Alternatively, you can also click the checkbox next to multiple scripts to update them in bulk.

Click on a script directly to open its summary with detailed information about the script, update it status, edit its information, view its authorization history, and more. See the PCI DSS Dashboard documentation for more information.

Header Inventory

The HTTP Security Header Authorization (11.6.1) tab has the Header Inventory of all headers Code Defender discovered on the selection application and domain. The Inventory organizes headers between Active and Archived ones. You can narrow down your results by searching for a specific header or using the provided filters . You can also toggle the inventory view by Pages or Headers.

Each entry in the Inventory can be clicked to expand it and display all the headers associated with the page or pages associated with a header. You can click the more options menu to take actions on an individual header. These include:

  • Header summary details: Open the header summary view.
  • Header authorization history: View the header’s authorization history.
  • Change header status: Update the header’s status.
  • Authorize: Authorize the header.

Alternatively, you can also click the checkbox next to multiple headers to update them in bulk.

Click on a header directly to open its summary with detailed information about the header values, update it status, edit its information, view its authorization history, and more. See the PCI DSS Dashboard documentation for more information.

Content Security Policy (CSP) modifications

To review and manage Content Security Policy (CSP) modifications:

  1. Open the PCI DSS Header Authorization tab or header-modification incident and click View in Console (or the incident row from the PCI dashboard).
  2. Expand the panel for that Content-Security-Policy header to see exactly which directives or sources were added or removed. The UI shows the previous and current CSP values, with the changed parts highlighted (yellow).
  3. Use the highlighted difference in the Console to decide whether to approve or investigate further.

Statuses

The Inventory uses various statuses to categorize scripts and headers. You can use these statuses to filter or search for specific scripts or headers as needed.

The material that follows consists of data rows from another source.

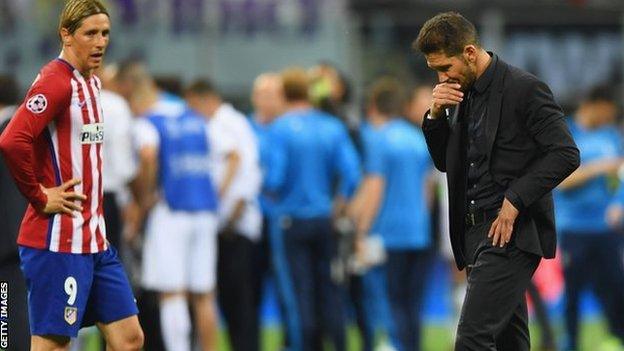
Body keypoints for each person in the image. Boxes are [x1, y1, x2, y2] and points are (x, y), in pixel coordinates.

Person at [414, 12, 580, 350]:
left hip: (511, 233)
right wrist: (434, 116)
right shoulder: (461, 92)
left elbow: (565, 154)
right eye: (435, 71)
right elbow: (447, 163)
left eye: (445, 68)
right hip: (475, 233)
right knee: (509, 342)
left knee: (472, 340)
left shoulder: (524, 88)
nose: (442, 77)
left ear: (471, 52)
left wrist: (515, 199)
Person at [0, 1, 144, 350]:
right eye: (90, 33)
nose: (99, 42)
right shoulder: (56, 82)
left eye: (105, 33)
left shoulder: (90, 83)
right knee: (54, 345)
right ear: (66, 34)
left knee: (129, 339)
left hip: (94, 240)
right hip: (58, 242)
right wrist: (39, 195)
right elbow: (11, 139)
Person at [265, 67, 361, 351]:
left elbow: (275, 177)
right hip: (324, 220)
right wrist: (340, 202)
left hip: (290, 221)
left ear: (283, 94)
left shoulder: (280, 128)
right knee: (330, 292)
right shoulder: (331, 126)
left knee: (298, 296)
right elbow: (352, 172)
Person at [131, 65, 226, 351]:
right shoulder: (197, 120)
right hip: (205, 211)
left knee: (172, 293)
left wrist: (144, 198)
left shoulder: (149, 122)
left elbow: (148, 156)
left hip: (171, 212)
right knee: (204, 295)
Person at [352, 77, 434, 351]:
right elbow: (428, 190)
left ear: (373, 107)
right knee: (413, 303)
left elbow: (374, 189)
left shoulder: (378, 139)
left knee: (388, 301)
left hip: (386, 234)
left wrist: (361, 231)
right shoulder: (417, 139)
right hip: (418, 231)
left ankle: (395, 345)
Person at [185, 79, 263, 351]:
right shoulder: (224, 122)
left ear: (204, 99)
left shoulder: (227, 123)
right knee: (228, 300)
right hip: (225, 224)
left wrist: (228, 212)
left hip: (234, 226)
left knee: (237, 302)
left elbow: (245, 169)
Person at [555, 86, 624, 351]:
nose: (609, 118)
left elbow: (619, 176)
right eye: (606, 112)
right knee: (573, 291)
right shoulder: (566, 133)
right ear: (593, 105)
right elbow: (561, 181)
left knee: (616, 288)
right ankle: (569, 343)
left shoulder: (610, 135)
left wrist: (619, 204)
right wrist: (598, 168)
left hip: (607, 227)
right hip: (574, 228)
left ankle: (617, 338)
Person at [0, 74, 31, 350]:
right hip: (26, 233)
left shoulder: (10, 130)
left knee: (8, 308)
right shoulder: (28, 126)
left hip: (10, 240)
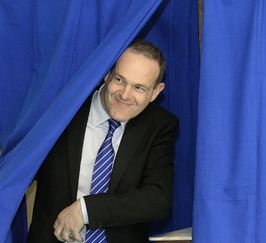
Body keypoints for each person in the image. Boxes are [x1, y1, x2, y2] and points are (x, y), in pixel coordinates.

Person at [28, 39, 179, 243]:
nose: (125, 95)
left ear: (155, 92)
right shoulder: (63, 111)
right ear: (107, 74)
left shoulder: (160, 125)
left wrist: (86, 210)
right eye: (119, 79)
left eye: (139, 88)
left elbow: (157, 199)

  • Unauthorized: Scripts or headers that aren’t in the Authorized or Archived state.
    • Unreviewed: Scripts or headers that Code Defender has recently detected, including new or modified ones, and have not yet been updated.
      • New: The detected script or header value is new.
      • Modified: The detected script or header value was previously detected and addressed, but has since changed and needs attention again.
    • In progress: Scripts or header values that your team are currently addressing.
      • Under review: The script or header value is undergoing review.
      • To be removed: The script or header is marked for removal.
      • Pending justification (script only): The script has been authorized, but still needs to be justified.
      • Pending authorization (script only): The script has been justified, but still needs to be authorized.
  • Authorized: The script or header has been authorized.
  • Archived: The script or header was archived, which means it is hidden from most views and excluded from inventory calculations. Scripts or headers that Code Defender has detected within the last 24 hours cannot be archived, and Code Defender automatically moves archived scripts or headers back to the active inventory if it detects them again.